### [EXERCISE INPUTS]
>>>>>
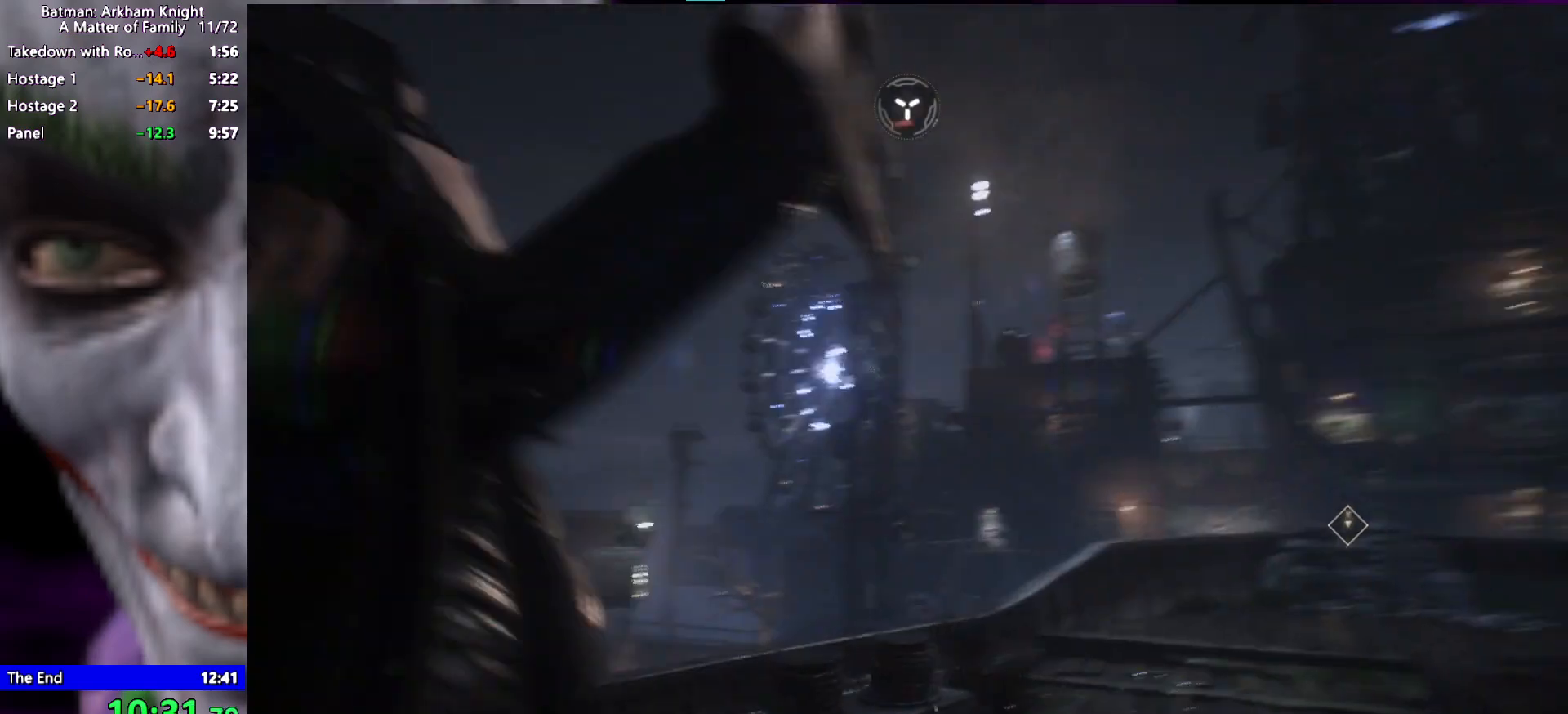
{"keys": ["space"], "events": []}
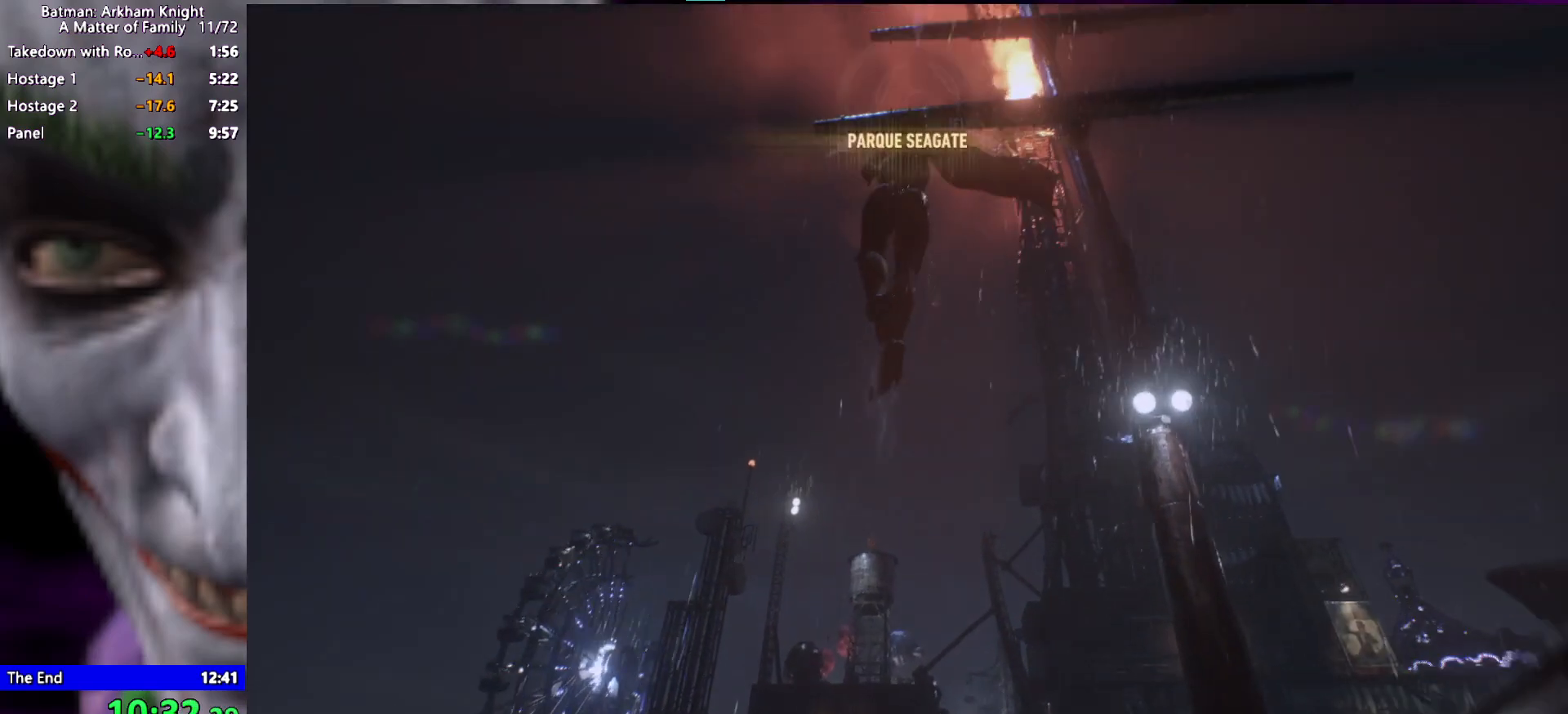
{"keys": ["space"], "events": []}
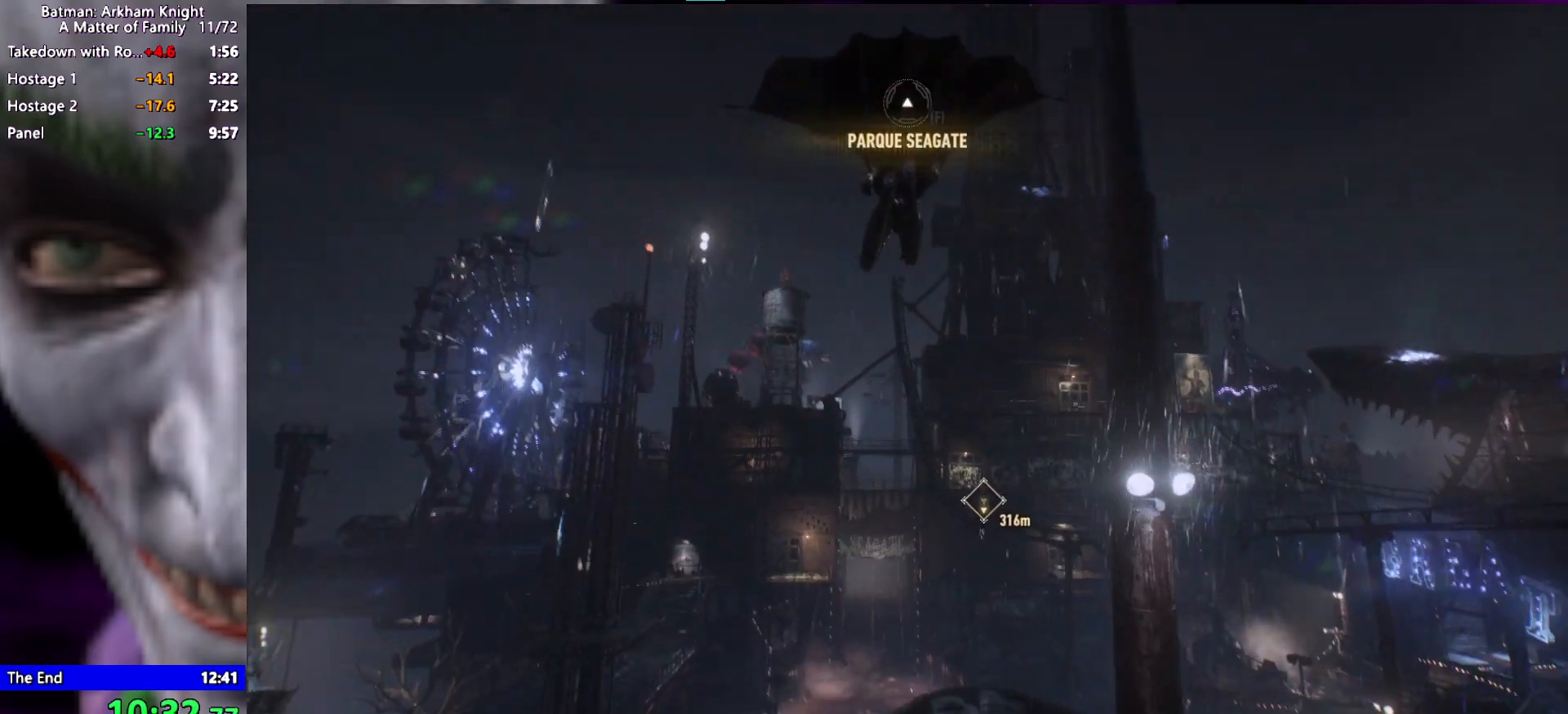
{"keys": ["ctrl", "space"], "events": [[500, "ctrl", "down"]]}
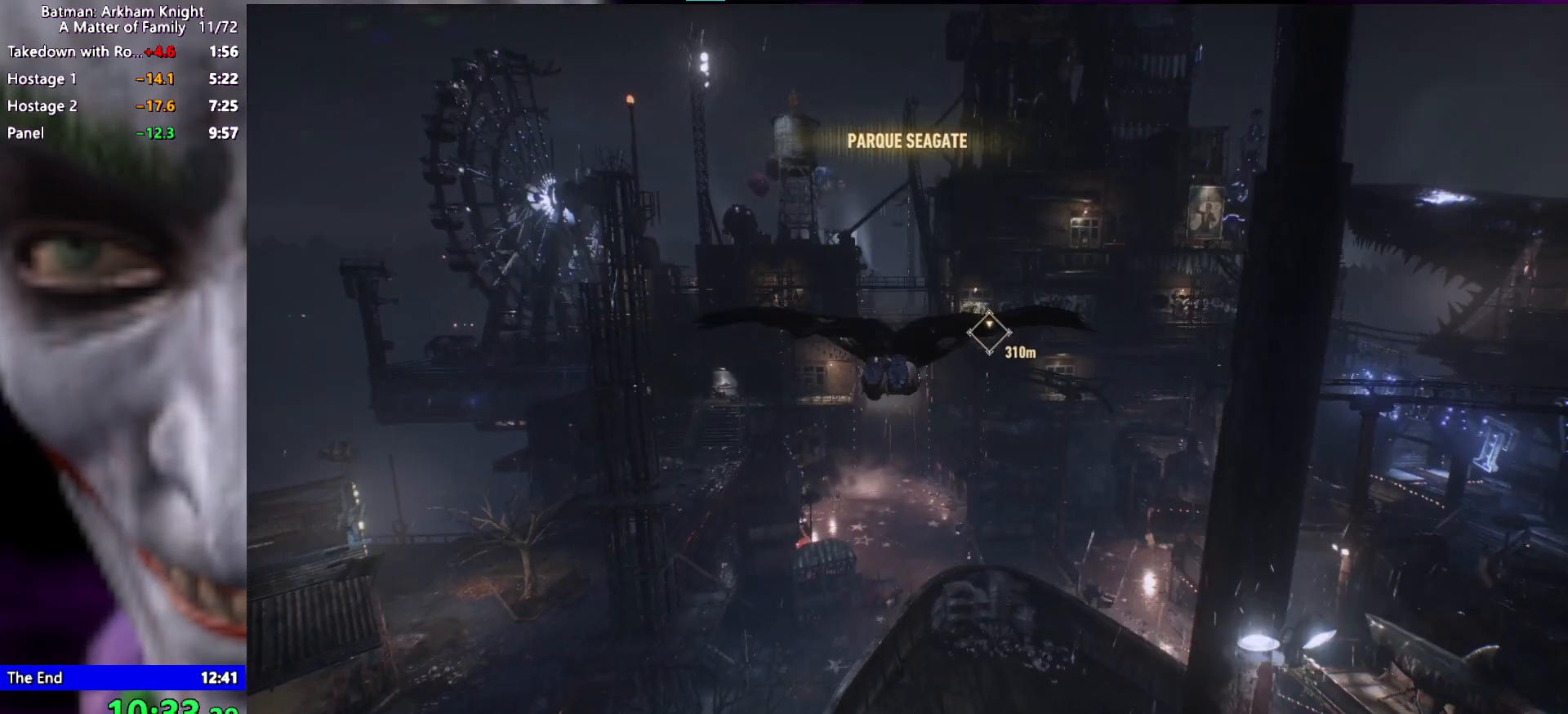
{"keys": ["space"], "events": [[133, "ctrl", "up"]]}
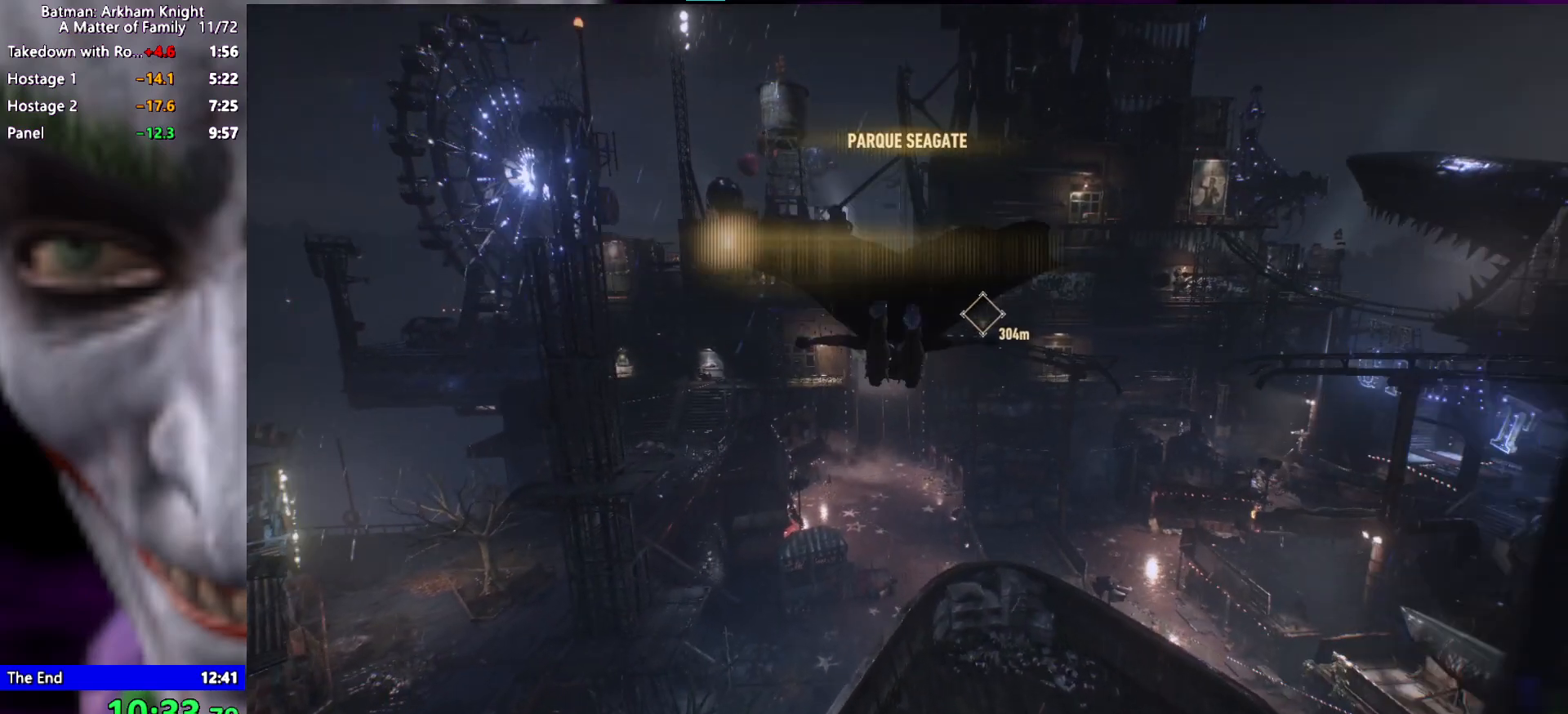
{"keys": ["space"], "events": []}
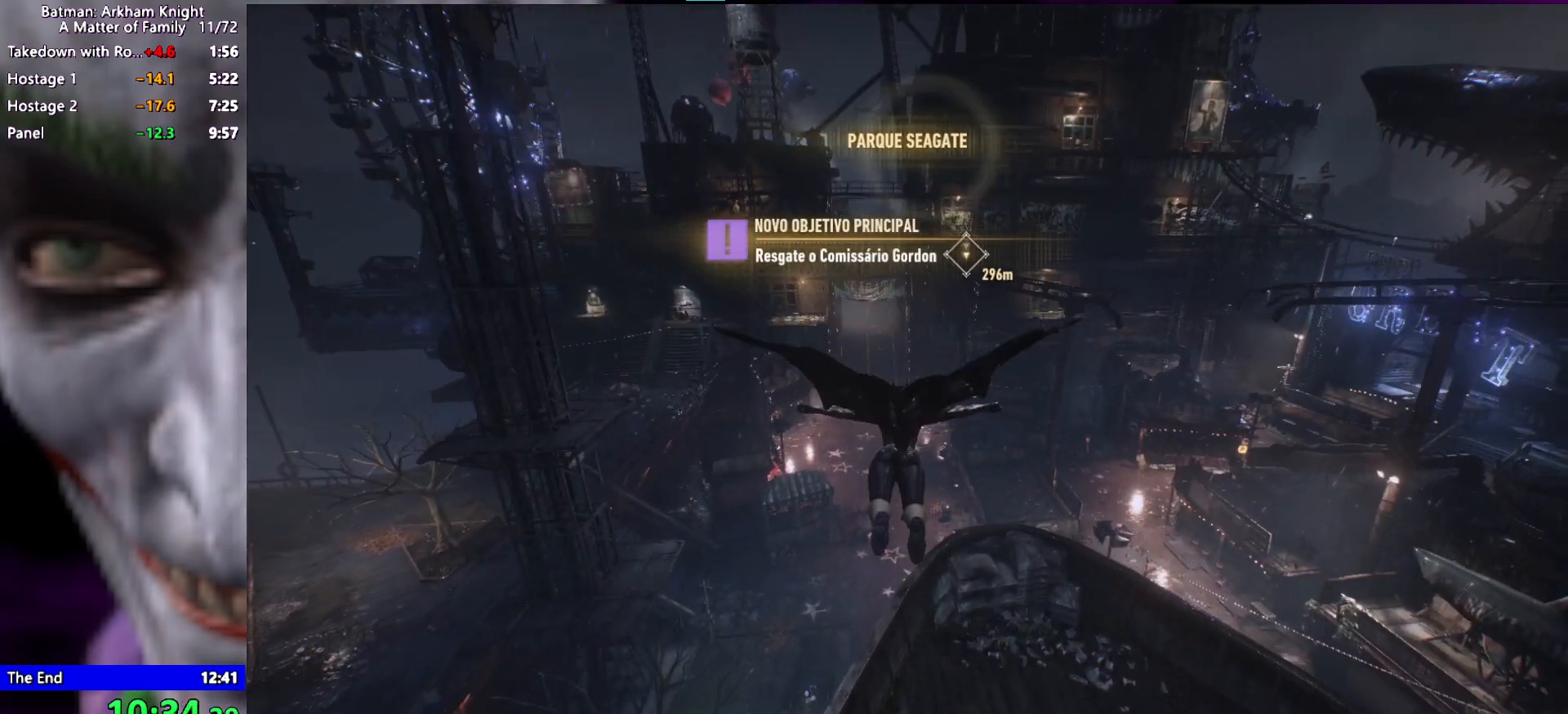
{"keys": ["space"], "events": [[400, "ctrl", "down"], [500, "ctrl", "up"]]}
<<<<<
### [EXERCISE]
Give back the material word for word, without images.

### [ANSWER FOR THE TASK]
{"keys": ["space"], "events": []}
{"keys": ["space"], "events": []}
{"keys": ["ctrl", "space"], "events": [[500, "ctrl", "down"]]}
{"keys": ["space"], "events": [[133, "ctrl", "up"]]}
{"keys": ["space"], "events": []}
{"keys": ["space"], "events": [[400, "ctrl", "down"], [500, "ctrl", "up"]]}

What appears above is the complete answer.